As anyone who reads People knows, my sister’s been engaged. Five times. And each ring was bigger than the last.
When she invariably broke it off, her exes always insisted that she keep the bling. My theory: each of the poor slobs was hoping she’d change her mind and take him back. Which just proved how little they understood my sister.
“I’ll ask the next time she calls,” I promised.
“Failing that, I might be able to borrow something from Sweetie that could pass for an engagement ring.”
“Failing that, I can hit the costume jewelry counter at Penney’s,” I said.

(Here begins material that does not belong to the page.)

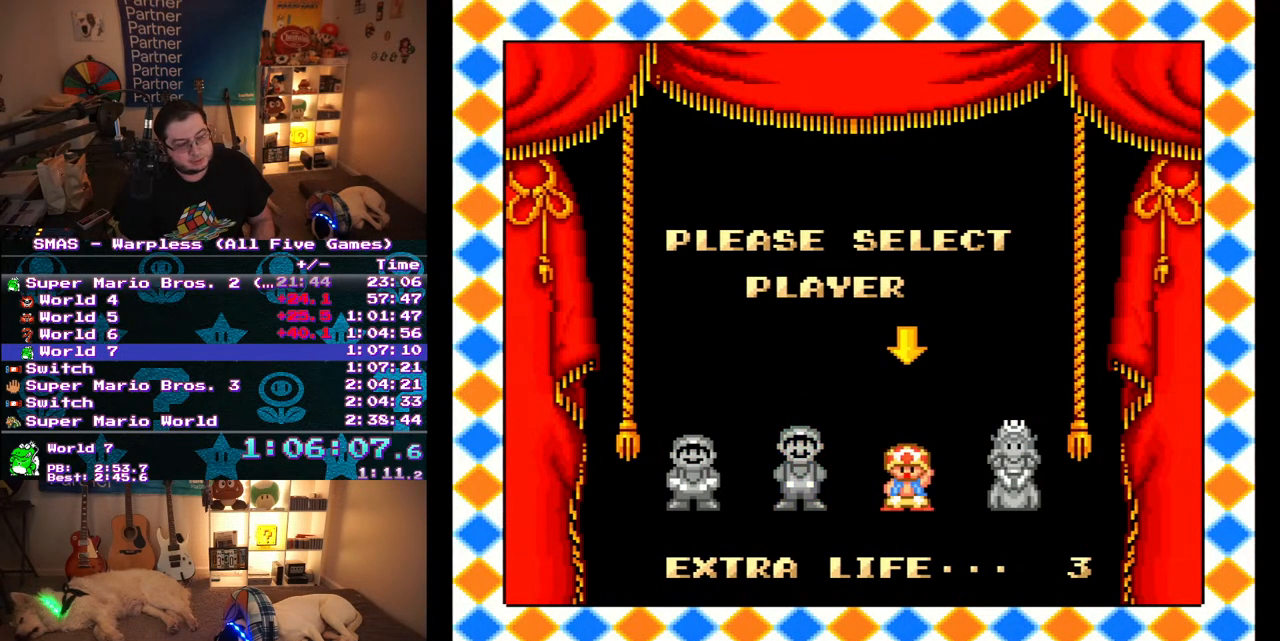
{"buttons": [], "events": []}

“Tacky, tacky, tacky,” Trip chided. “A fake fiancé is one thing. But a fake rock? You’ll never make pack leader with that attitude.”
* * *
Nick and Gabby were off at some mall in Towson. More “reconnaissance.”
I grabbed a quick lunch with Baba. I made us each a sandwich, and she heated up some gray soup that tasted suspiciously like an even waterier version of last night’s main course.

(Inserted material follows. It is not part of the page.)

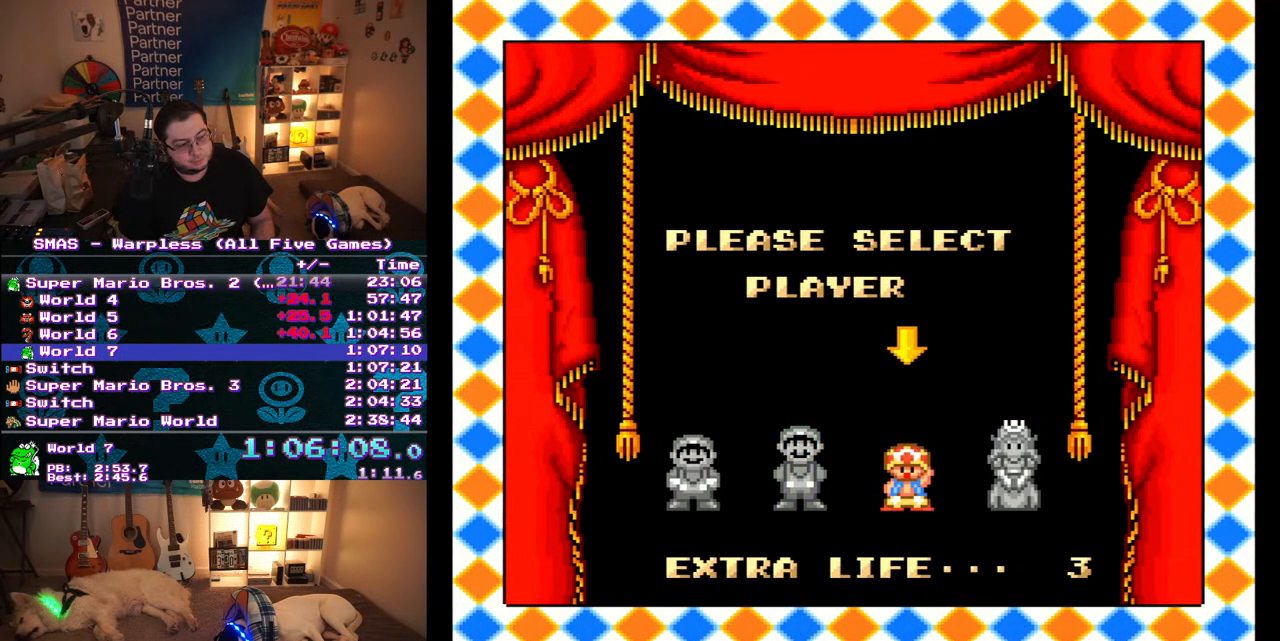
{"buttons": [], "events": [[183, "A", "down"], [233, "A", "up"], [300, "A", "down"], [350, "A", "up"], [433, "A", "down"], [483, "A", "up"]]}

After lunch, I decided to do a little reconnaissance of my own. I’d found the Starbucks where Piper’s wife was working and figured this might be a good time for a latte break.
I ducked into the kitchen to tell Baba I was on my way out, just in time to catch her ladling several cups of warm soup over Lucy’s kibble. The pup was vibrating with excitement.
Baba shrugged. “Get rid of leftovers,” she said.
Chapter 30
Way out in the Virginia ’burbs, the Starbucks took up one end of a strip mall that included a pizza place, a Thai restaurant, a nail salon, and a karate studio. A drive-through cleaner occupied the other corner.
I cruised through the parking lot, curious whether I’d be able to spot which was Ellen Piper’s car.
My pick: a blue Corolla so old that the paint was fading in patches. Two worn bumper stickers were plastered to the back fender: “Lafayette Elementary School PTA Boosters” and “The American Lung Association: It’s a matter of life and breath.”